August 30, 2018
This week, I write in an unconventional manner. First, I ask that you read the following letter: Teacher to parents: About THAT Kid (The One Who Hits, Disrupts and Influences YOUR Kid) If you do not read it at this time, my letter may seem confusing. I encourage you to read from the link first.
While the examples in the letter seem to match primarily elementary students, many apply to middle school and high school students as well. I know you’re worried. I am worried too. The worries I carry span the worries of every school principal in the district, the state, and the likely the country.

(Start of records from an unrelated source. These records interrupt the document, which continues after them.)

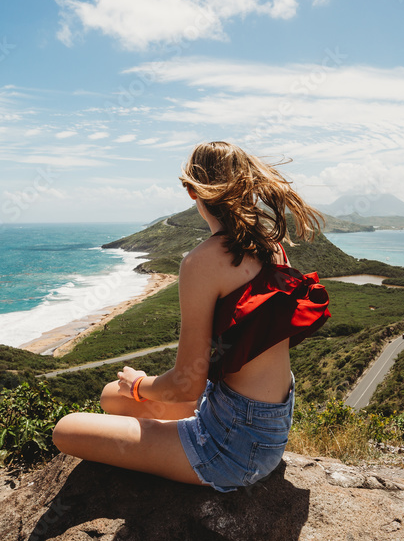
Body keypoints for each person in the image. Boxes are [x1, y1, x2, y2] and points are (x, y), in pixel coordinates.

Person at [52, 141, 330, 492]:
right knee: (111, 396)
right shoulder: (271, 245)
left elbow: (185, 384)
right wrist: (136, 390)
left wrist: (139, 383)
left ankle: (184, 438)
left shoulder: (201, 262)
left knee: (65, 429)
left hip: (232, 448)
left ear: (191, 191)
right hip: (264, 420)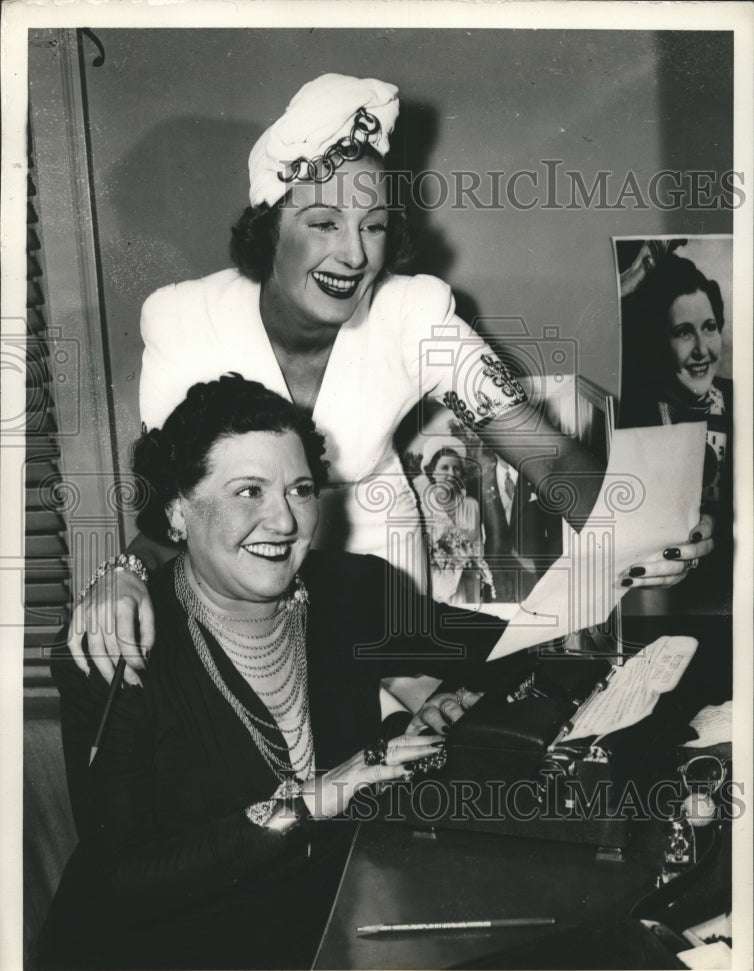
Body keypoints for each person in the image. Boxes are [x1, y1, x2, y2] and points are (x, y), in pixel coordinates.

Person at [69, 73, 712, 685]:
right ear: (268, 230)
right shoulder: (184, 319)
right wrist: (121, 571)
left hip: (377, 565)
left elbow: (548, 457)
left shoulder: (413, 312)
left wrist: (646, 530)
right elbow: (167, 507)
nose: (354, 255)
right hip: (238, 577)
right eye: (324, 224)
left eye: (372, 226)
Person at [39, 376, 526, 971]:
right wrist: (315, 799)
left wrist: (452, 700)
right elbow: (123, 881)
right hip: (164, 960)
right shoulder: (117, 647)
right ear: (177, 510)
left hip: (323, 928)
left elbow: (518, 645)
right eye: (249, 491)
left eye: (300, 490)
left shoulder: (350, 593)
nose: (284, 520)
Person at [618, 251, 731, 608]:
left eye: (709, 327)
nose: (702, 349)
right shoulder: (632, 411)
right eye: (683, 332)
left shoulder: (741, 402)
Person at [415, 436, 492, 605]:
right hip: (435, 586)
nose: (451, 474)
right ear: (432, 472)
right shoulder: (421, 508)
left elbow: (478, 545)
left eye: (456, 468)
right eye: (444, 468)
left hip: (468, 583)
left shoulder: (472, 506)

My worries include students inflicting self-harm through cutting and cyberbullying. I’m worried about my students that just can’t seem to get their math facts memorized. I’m worried about the student that needs reminders to show kindness with their words. I’m worried about the permanent digital footprint my students are creating. I’m worried about the student that roams aimlessly on the playground rejecting offers to play. I’m worried about the online games my students play such as Warcraft and its suspected link to suicide. I worry about every student I have to discipline. I question the “why” behind their actions every single time. A uniform can both protect and hide a great deal.
I can’t share with you the consequences I give students for wrong choices. But I can stand before you and confirm with complete integrity that I will never let wrong choices go without discipline. Ever. However, I will always work to bring restoration and healing. Just as the article states,
“If ever, at any point YOUR child becomes THAT child…I will not share your personal family business with other parents in the school. I will communicate with you frequently, clearly, and kindly. I will make sure there are tissues nearby at all our meetings. I will advocate for your child and family to receive the highest quality of specialist services, and I will cooperate with those professionals to the fullest possible extent. I will make sure your child gets extra love and affection when he or she needs it most. I will be a voice for your child in our school community. I will, no matter what happens, continue to look for, and to find, the good, amazing, special, and wonderful things about YOUR child. I will remind him or her and YOU of those good amazing special wonderful things, over and over again. And when another parent comes to me, with concerns about YOUR child…I will tell them all of this, all over again.”
My door is always open. I will always respond to emails promptly. I will always return phone calls. I will not, however, waiver in my commitment to protecting the privacy of every single child in my building. I know without a shadow of a doubt that at some point THAT child, could be MY child. I know because MY children were, on several occasions, in their 13 years of school THAT child.
At one point on our families’ educational journey, I may or may not have made an illegal turn in the middle of Broadway. I may or may not have marched myself into the office and strongly encouraged my child’s administrator to suspend my child. Said child may or may not have been in 3rd grade at the time.
I know that it is tempting to discuss, to speculate, to assume. But, I caution you it is dangerous and inappropriate to do so. When we participate in that behavior, fiction becomes fact. Students get caught in the crossfire. At some point, the student caught in the middle could be your child.